- Le Tribunal fédéral confirme : La prévention et la minimisation des données s’appliquent malgré un fort cryptage ; les données personnelles inutiles ne doivent même pas être collectées.
- La sécurité des données ne justifie pas à elle seule la transmission et le stockage de données de consommation superflues ; “les données inexistantes ne peuvent pas être utilisées à mauvais escient”.
Même dans le cas d’un cryptage dont le contournement prend 640 trillions d’années, les principes d’évitement et de minimisation des données doivent être respectés. Ainsi, le Tribunal fédéral, dans l’arrêt 1C_273/2020 (prévue pour publication officielle).

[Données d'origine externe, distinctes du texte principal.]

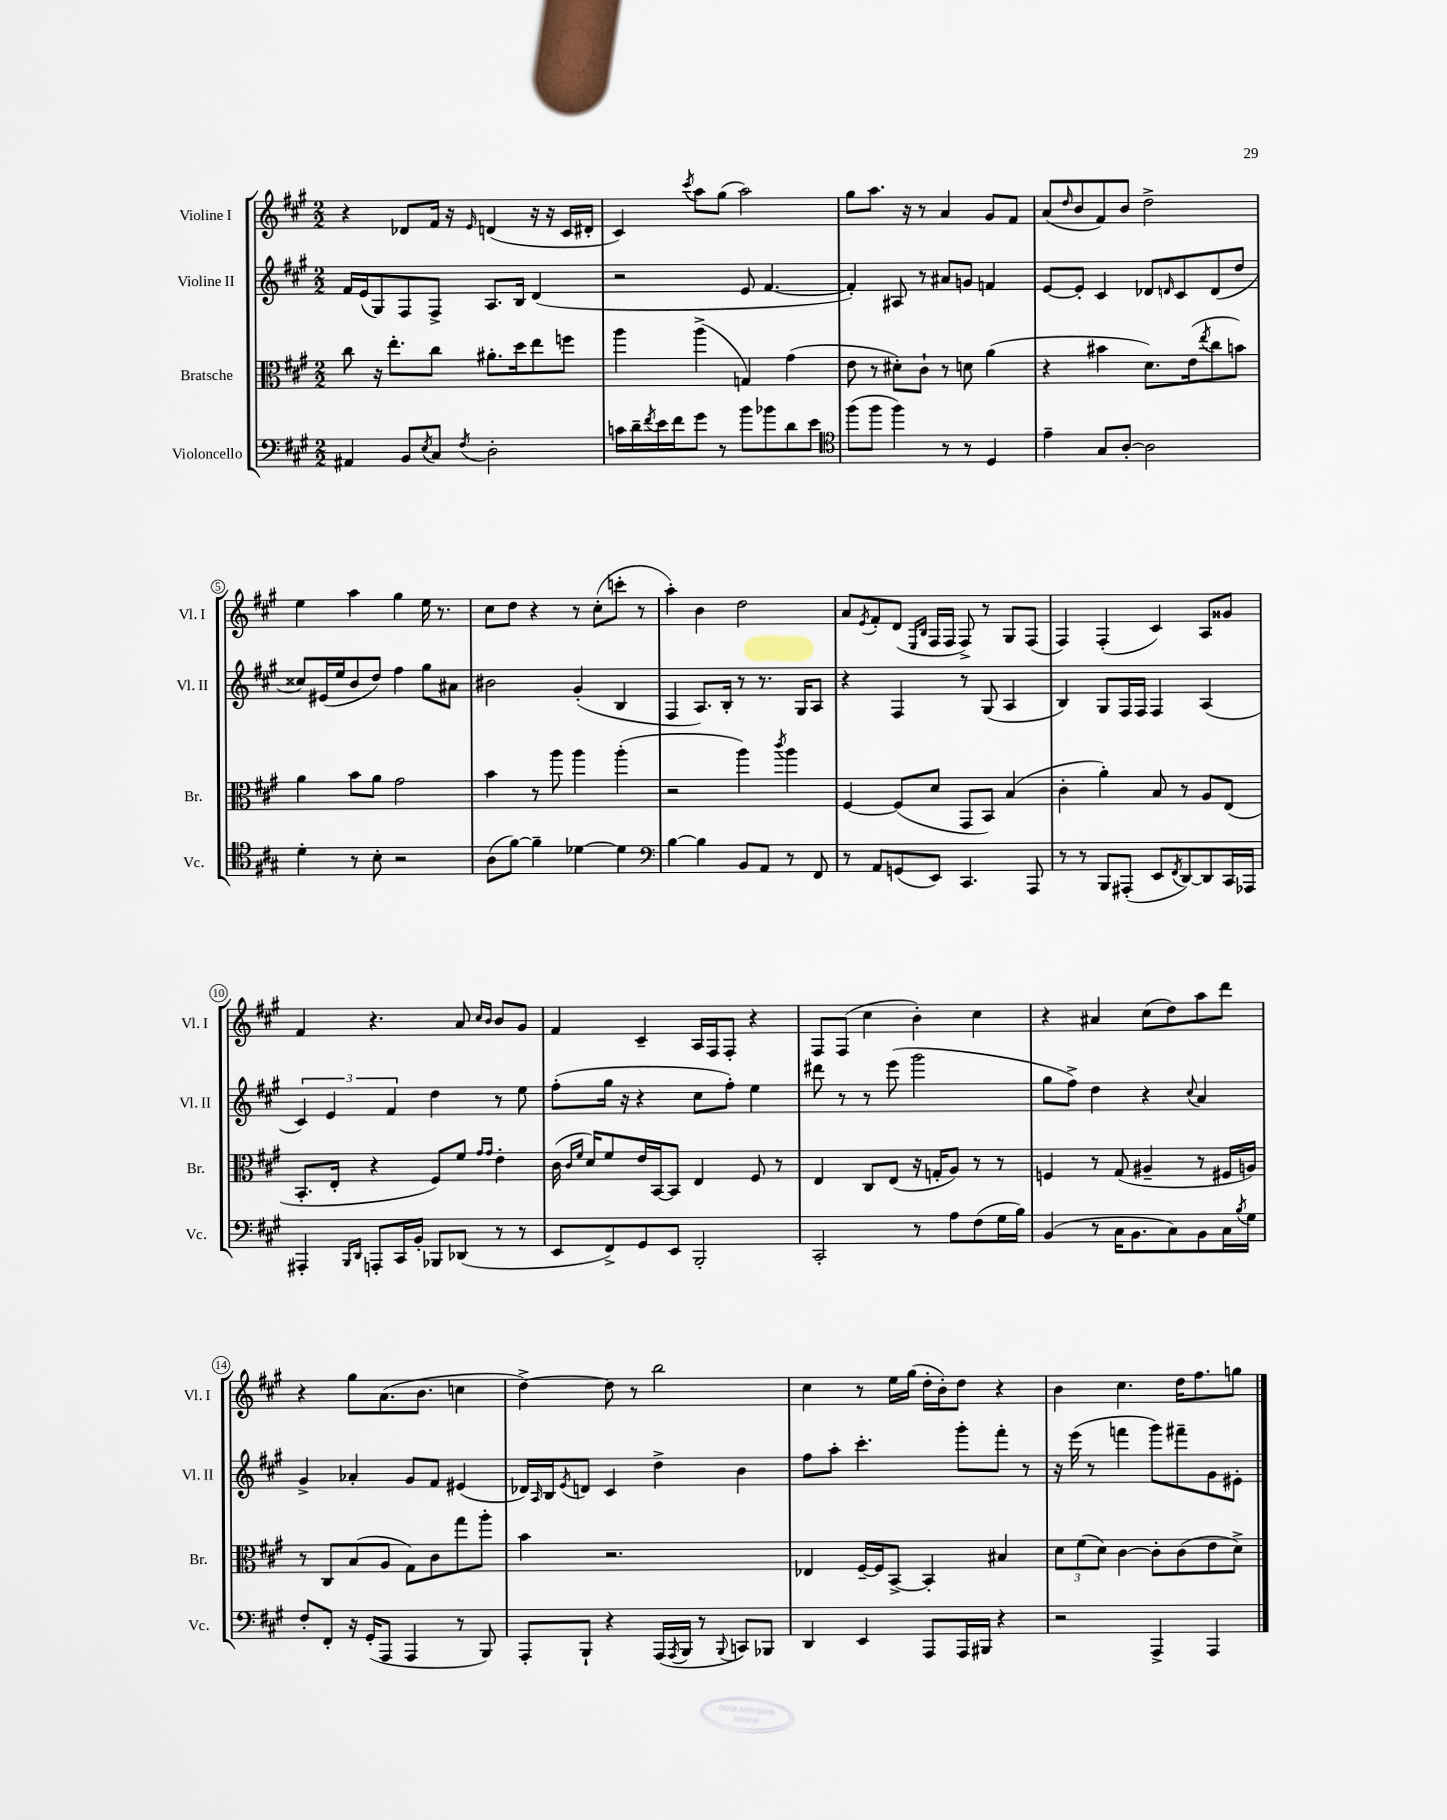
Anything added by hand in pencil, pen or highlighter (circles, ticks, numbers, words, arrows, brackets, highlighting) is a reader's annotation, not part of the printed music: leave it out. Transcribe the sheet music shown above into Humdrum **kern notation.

**kern	**kern	**kern	**kern
*staff4	*staff3	*staff2	*staff1
*clefF4	*clefC3	*clefG2	*clefG2
*k[f#c#g#]	*k[f#c#g#]	*k[f#c#g#]	*k[f#c#g#]
*M2/2	*M2/2	*M2/2	*M2/2
4AA#	8cc#	16f#	4r
.	.	(16e	.
.	16r	8G#)	.
.	8.ee'	.	.
8BB	.	8F#	8d-
8qE	.	.	.
8C#	8cc#	8F#^	16f#
.	.	.	16r
8qF#	.	.	16qqe
2D'	8.a#'	8.A	(4d
.	16dd	16B	.
.	8ee	(4d	16r
.	.	.	16r
.	8ff	.	16c#
.	.	.	16d#'
=	=	=	=
16c	4aa	2r	4c#)
16d~	.	.	.
8qf#	.	.	.
16e	.	.	.
16f#	.	.	.
.	.	.	8qccc#
8g#	(4aa^	.	8aa
8r	.	.	(8gg#
8b	4G)	8e	2aa)
8b-	.	[4.f#	.
8d	(4g#	.	.
8e	.	.	.
=	=	=	=
*clefC4	*	*	*
(8ff#	8e	4f#'])	8gg#
8ff#	8r	.	8.aa
4ff#)	8d#')	8A#	.
.	.	.	16r
.	8c#`	8r	8r
8r	8r	8a#	4a
8r	8d	8g	.
4D	(4a	4f	8g#
.	.	.	8f#
=	=	=	=
4e~	4r	[8e	(8a
.	.	.	16qqdd
.	.	8e']	8b
8G#	4b#	4c#	8f#)
[8A'	.	.	8b
2A]	8.d)	8d-	2dd^
.	.	16qqd	.
.	.	8c#	.
.	(16e	.	.
.	8qee	.	.
.	8cc#	(8d	.
.	8b)	8dd	.
=	=	=	=
4d'	4a	8cc##)	4ee
.	.	(16e#	.
.	.	16ee	.
8r	8b	8b	4aa
8B'	8a	8dd)	.
2r	2g#	4ff#	4gg#
.	.	8gg#	16ee
.	.	.	8.r
.	.	8a#	.
=	=	=	=
(8A	4b	2b#	8cc#
[8f#)	.	.	8dd
4f#~]	8r	.	4r
.	8aa	.	.
[4d-	4aa	(4g#'	8r
.	.	.	(8cc#'
4d-]	(4aa'	4B	8ccc'
.	.	.	8r
=	=	=	=
*clefF4	*	*	*
[4B	2r	4F#	4aa')
4B]	.	8.A)	4b
.	.	16B'	.
8BB	4aa)	8r	2dd
8AA	.	8.r	.
.	8qccc#	.	.
8r	4aa	.	.
.	.	16G#	.
8FF#	.	8A	.
=	=	=	=
8r	[4F#	4r	8a
.	.	.	8qe
8AA	.	.	8f#'
(8GG	(8F#]	4F#	(8d
.	.	.	16qqE
.	.	.	16qqB
8EE)	8d	.	16F#
.	.	.	16F#
4.CC#	8GG#	8r	8F#^)
.	8BB)	(8G#	8r
.	(4B	4A	8G#
8AAA	.	.	(8F#
=	=	=	=
8r	4c#'	4B)	4F#)
8r	.	.	.
8BBB	4a')	8G#	(4F#'
(8AAA#'	.	16F#	.
.	.	16F#	.
8EE	8B	4F#	4c#)
8qFF#	.	.	.
[8DD)	8r	.	.
8DD]	8A	(4A	8A
16CC#	(8E	.	8g##
16AAA-	.	.	.
=	=	=	=
4AAA#'	8.BB'	6c#)	4f#
.	.	6e	.
.	16E'	.	.
16qqBBB	.	.	.
16qqDD	.	.	.
8AAA'	4r	.	4.r
.	.	6f#	.
16CC#	.	.	.
16BB'	.	.	.
8BBB-	8F#)	4dd	.
(8DD-	8f#	.	8a
.	16qqg#	.	16qqcc#
.	16qqg#	.	16qqb
8r	4e'	8r	8b
8r	.	8ee	8g#
=	=	=	=
8EE	(16c#	(8ff#'	4f#
.	16qqc#	.	.
.	16qqf#	.	.
.	16d)	.	.
8FF#^)	8f#	16gg#	.
.	.	16r	.
8GG#	16e	4r	4c#~
.	[16BB	.	.
8EE	8BB]	.	.
2BBB'	4E	8cc#	16A
.	.	.	16F#
.	.	8ff#')	8F#'
.	8F#	4ee	4r
.	8r	.	.
=	=	=	=
2CC#'	4E	8ddd#	8F#
.	.	8r	(8F#
.	8C#	8r	4cc#
.	(8E	(8eee	.
8r	16r	2ggg#	4b')
.	16G'	.	.
8A	8A)	.	.
(8F#	8r	.	4cc#
16G#	8r	.	.
16B)	.	.	.
=	=	=	=
(4BB	4F	8gg#	4r
.	.	8ff#^)	.
8r	8r	4dd	4a#
16C#	(8G#	.	.
8.BB	.	.	.
.	4A#~	4r	(8cc#
8C#)	.	.	8dd)
.	.	8qqcc#	.
8BB	8r	4a	8aa
16C#	16F#	.	8ddd
8qB	.	.	.
16G#	16A)	.	.
=	=	=	=
8F#'	8r	4g#^	4r
8FF#'	8C#	.	.
16r	(8B	4a-'	8gg#
(16GG#'	.	.	.
8AAA	8A	.	(8.a
4AAA	8G#)	8g#	.
.	.	.	8.b
.	8c#	8f#	.
8r	8gg#	(4e#	4cc
8BBB)	8aa'	.	.
=	=	=	=
8AAA'	4b	16d-)	[4dd^)
.	.	16qqA	.
.	.	16B	.
.	.	8qe	.
8BBB`	.	8d	.
4r	2.r	4c#	8dd]
.	.	.	8r
(16AAA	.	4dd^	2bb
8qAAA	.	.	.
16BBB	.	.	.
8r	.	.	.
8qqBBB	.	.	.
8CC)	.	4b	.
8BBB-	.	.	.
=	=	=	=
4DD	4E-	8ff#	4cc#
.	.	8aa'	.
4EE	[16F#~	4.ccc#'	8r
.	16F#]	.	.
.	[8BB^	.	16ee
.	.	.	(16gg#
8AAA	4BB']	.	16dd'
.	.	.	16b')
16AAA	.	8ggg#'	8dd
16BBB#	.	.	.
4r	4B#	8fff#'	4r
.	.	8r	.
=	=	=	=
2r	12d	16r	4b
.	.	(16eee	.
.	(12f#	.	.
.	.	8r	.
.	12d)	.	.
.	[4c#	4fff	4.cc#
4AAA^	8c#']	8ggg#)	.
.	(8c#	8fff#~	16dd
.	.	.	8.ff#
4AAA	8e	8g#	.
.	8d^)	8e#'	8gg
==	==	==	==
*-	*-	*-	*-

Il y traite en détail de l’admissibilité du traitement des données par les compteurs d’eau électroniques et formule la formule suivante : “des données inexistantes ne peuvent pas être utilisées de manière abusive”.
Ce n’est pas souvent que le Tribunal fédéral parle de milliers de milliards. Dans cet arrêt du 5 janvier 2021, il l’a fait en rapport avec les compteurs d’eau à radiofréquence. Le coup d’envoi a été donné par la décision d’Auenstein (AG) de passer de compteurs mécaniques à des compteurs électroniques. La commune en attendait un gain d’efficacité dans la facturation. En revanche, le plaignant craignait que des tiers non autorisés puissent s’introduire dans le système radio et établir un profil de consommation. Il estimait en outre que la transmission permanente des données portait atteinte à ses droits de la personnalité et que le principe de prévention des données n’était pas respecté. En conséquence, il a demandé que le fonctionnement du nouvel appareil soit ramené à celui d’un compteur traditionnel, d’autant plus que des variantes plus respectueuses des données sont disponibles.
La commune a fait valoir que les données ne présentaient aucun intérêt et que leur décryptage nécessiterait, selon les indications du fabricant de l’appareil, “une période de 6,4E+20 ou 640’000’000’000’000’000 ans” (arrêt WBE.2019.383 du tribunal administratif d’Argovie du 8 avril 2020, consid. 4.2).
Dans un premier temps, le Tribunal fédéral a considéré les données relatives à la consommation d’eau comme des données personnelles et leur enregistrement et leur transmission comme un traitement de données (consid. 5.3.2). Il a ensuite admis l’existence d’une atteinte à l’autodétermination en matière d’information (art. 13, al. 2, Cst.) et a évalué sa licéité à l’aune de l’art. 36 Cst. Il a admis le principe de la base légale, de l’intérêt public et de la proportionnalité, mais uniquement pour le cas de l’article 5. Date de facturation (E. 5.6). Il a jugé inadmissible que le compteur d’eau enregistre en outre les valeurs horaires pendant huit mois et les transmette par radio toutes les 30 secondes. Dans cette mesure, le Tribunal fédéral a nié la proportionnalité, parce qu’il n’a pas Nécessité manque :
Le fait que ces données soient très bien protégées, selon les explications précises et convaincantes de l’instance précédente, et qu’une utilisation abusive puisse être quasiment exclue ou semble très improbable, n’y change rien. […]. La sécurité des données à elle seule ne peut pas compenser le fait que plus de données personnelles que nécessaire sont traitées dans le cas présent. Dans le cas contraire, le principe de nécessité n’aurait plus d’importance si l’instance traitant les données peut prouver qu’elle a pris des mesures de protection suffisantes. Le principe de nécessité ou de prévention et d’économie des données a pour but d’éviter la collecte et le traitement de données non nécessaires. Dans ce sens, leur protection est également mieux garantie : les données inexistantes ne peuvent pas être utilisées à mauvais escient. (E. 5.5.3 in fine)
Dans ce contexte, l’affirmation de la commune selon laquelle elle ne souhaitait pas du tout utiliser les données excédentaires n’était pas non plus utile (consid. 5.4.1 in fine). Le Tribunal fédéral a partiellement admis le recours et a renvoyé l’affaire au conseil communal pour réexamen.